“You’re going to be a great dad someday, Sam.”
“I don’t know about that.”
“Don’t know that you’ll be great?”
“Don’t know about being a dad,” I said.
“Why not? You had a great role model, and you have so much love to share.”
“Maybe. Maybe someday I’ll adopt.”
Mickie stepped back, squinting at me. “Why would you say that?”
“You know why. I’d be worried my children would be like me, you know. Have my eyes.”
“They should be so lucky,” she said.
“Lucky?”
“Yes. They made you the person you are, and I happen to believe you’re a very good person, Sam Hill. And I know Joanna feels the same.”
Then Mickie pushed away from the jamb and gave me a warm hug that felt as sweet as Joanna’s and made me think that maybe I could be a dad someday, and Mickie a mother. Maybe they’d be our kids.
14
By the time I arrived at home, my parents had long since gone up to bed. My mother had left the kitchen light on for me, as was her habit. I heard the television in their room filtering down the darkened stairs, opened the fridge, and poured myself a glass of milk. As I did, I saw a white envelope on the tile counter addressed to me. The return address was in red ink.
OFFICE OF UNDERGRADUATE ADMISSIONS
STANFORD UNIVERSITY
Twenty-four hours earlier, I would have torn that envelope open like a presenter at the Academy Awards, but now I just held it, thinking the envelope was too thin to contain an admissions packet, and I was in no mood to be rejected once again. That envelope reminded me of the bright, sunny morning when my mother and I walked to the mailbox on our street and found the envelope from OLM. She’d been so excited, but I recall even then that I’d held back my enthusiasm. Maybe it was just a young kid fearful of attending school, or maybe I was thinking of the cruelty and the mistreatment of which my father had spoken. Whatever the reason, I’d had my doubts. I held the Stanford envelope up to the light but could not see through it. Finally, I turned off the kitchen light and carried the envelope upstairs with me.
“Sam?” my mother called out to me when I reached the top step. I could have taken off my shoes and crept up those stairs quiet as a burglar—I knew the location of every squeak in every board, and where to step to avoid it, yet my mother would still call out the moment my foot touched the landing.
I walked into their bedroom. The blue-gray glow of the television cast shadows across their bedspread and flickered on the wall behind it. My father lay propped on two pillows, watching a show. He had been feeling under the weather, more tired than normal, and had been going to bed early.
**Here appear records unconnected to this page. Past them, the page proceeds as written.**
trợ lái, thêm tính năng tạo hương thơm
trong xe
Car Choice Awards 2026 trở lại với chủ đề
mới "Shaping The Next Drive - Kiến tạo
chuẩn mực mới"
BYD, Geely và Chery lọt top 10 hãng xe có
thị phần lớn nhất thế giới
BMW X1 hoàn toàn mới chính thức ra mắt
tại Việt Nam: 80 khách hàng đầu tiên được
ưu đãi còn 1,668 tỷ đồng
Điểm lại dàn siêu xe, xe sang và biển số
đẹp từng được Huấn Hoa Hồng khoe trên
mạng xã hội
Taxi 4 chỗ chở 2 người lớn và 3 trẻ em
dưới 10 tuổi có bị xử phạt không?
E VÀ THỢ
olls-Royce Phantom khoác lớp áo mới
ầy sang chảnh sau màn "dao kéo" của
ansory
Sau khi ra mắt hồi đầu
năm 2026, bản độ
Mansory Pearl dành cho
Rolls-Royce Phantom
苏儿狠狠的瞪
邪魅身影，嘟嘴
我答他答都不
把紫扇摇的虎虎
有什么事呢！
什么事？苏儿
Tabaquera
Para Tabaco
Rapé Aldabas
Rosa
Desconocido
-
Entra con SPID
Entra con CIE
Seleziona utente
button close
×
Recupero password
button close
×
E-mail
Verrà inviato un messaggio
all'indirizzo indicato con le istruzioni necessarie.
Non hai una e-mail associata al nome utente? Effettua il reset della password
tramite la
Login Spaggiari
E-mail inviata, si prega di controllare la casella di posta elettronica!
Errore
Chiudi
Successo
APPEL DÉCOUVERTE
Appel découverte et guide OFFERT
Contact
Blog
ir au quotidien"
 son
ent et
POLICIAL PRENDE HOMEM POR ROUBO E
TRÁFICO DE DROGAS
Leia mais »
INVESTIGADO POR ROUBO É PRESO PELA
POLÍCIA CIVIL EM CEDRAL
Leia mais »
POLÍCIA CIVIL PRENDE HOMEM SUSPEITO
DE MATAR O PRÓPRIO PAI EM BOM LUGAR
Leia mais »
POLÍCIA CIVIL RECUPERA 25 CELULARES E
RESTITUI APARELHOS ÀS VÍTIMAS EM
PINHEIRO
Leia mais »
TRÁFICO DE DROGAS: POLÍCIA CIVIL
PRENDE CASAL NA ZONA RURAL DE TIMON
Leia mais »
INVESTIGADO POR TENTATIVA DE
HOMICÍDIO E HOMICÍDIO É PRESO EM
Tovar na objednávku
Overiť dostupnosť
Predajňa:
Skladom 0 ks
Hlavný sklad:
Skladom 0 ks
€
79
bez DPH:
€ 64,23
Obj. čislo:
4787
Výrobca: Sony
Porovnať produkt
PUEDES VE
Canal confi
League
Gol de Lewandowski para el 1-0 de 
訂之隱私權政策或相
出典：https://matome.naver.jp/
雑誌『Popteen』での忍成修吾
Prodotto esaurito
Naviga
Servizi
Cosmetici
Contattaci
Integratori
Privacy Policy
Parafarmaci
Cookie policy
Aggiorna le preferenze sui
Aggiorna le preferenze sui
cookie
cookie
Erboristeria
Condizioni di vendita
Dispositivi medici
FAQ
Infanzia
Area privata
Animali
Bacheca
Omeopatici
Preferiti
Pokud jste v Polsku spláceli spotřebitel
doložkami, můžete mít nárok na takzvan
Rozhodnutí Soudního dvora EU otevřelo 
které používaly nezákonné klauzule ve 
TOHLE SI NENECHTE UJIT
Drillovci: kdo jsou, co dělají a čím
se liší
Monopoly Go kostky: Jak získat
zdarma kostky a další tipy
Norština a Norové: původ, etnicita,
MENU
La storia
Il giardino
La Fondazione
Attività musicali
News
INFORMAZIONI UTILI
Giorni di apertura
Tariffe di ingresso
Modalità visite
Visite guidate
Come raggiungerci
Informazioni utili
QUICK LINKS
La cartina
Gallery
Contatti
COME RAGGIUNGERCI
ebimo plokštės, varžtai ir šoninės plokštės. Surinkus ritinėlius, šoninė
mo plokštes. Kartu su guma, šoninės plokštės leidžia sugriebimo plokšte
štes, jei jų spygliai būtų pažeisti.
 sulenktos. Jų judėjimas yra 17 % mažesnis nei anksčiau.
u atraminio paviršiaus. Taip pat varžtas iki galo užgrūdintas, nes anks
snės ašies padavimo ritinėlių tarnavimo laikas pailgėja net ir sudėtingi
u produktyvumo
My mother was sitting up, rosary beads in hand.
“You got an envelope from Stanford,” she said with practiced calm.
I held it up.
My father turned his head. “What did it say?”
I shrugged. “I haven’t opened it yet.”
My father pushed himself to a seated position and clicked on the lamp mounted to the wall on his side of the bed. The light accentuated his gaunt features and the dark circles beneath his eyes. “You know, son, it’s not the school that makes the student.”
I didn’t want to hear it, but I refrained from saying anything.
“Open it, Sam,” my mother said. “Whatever it says, it’s God’s will.”
And I really didn’t want to hear that.
I opened the envelope and pulled out a single sheet of paper.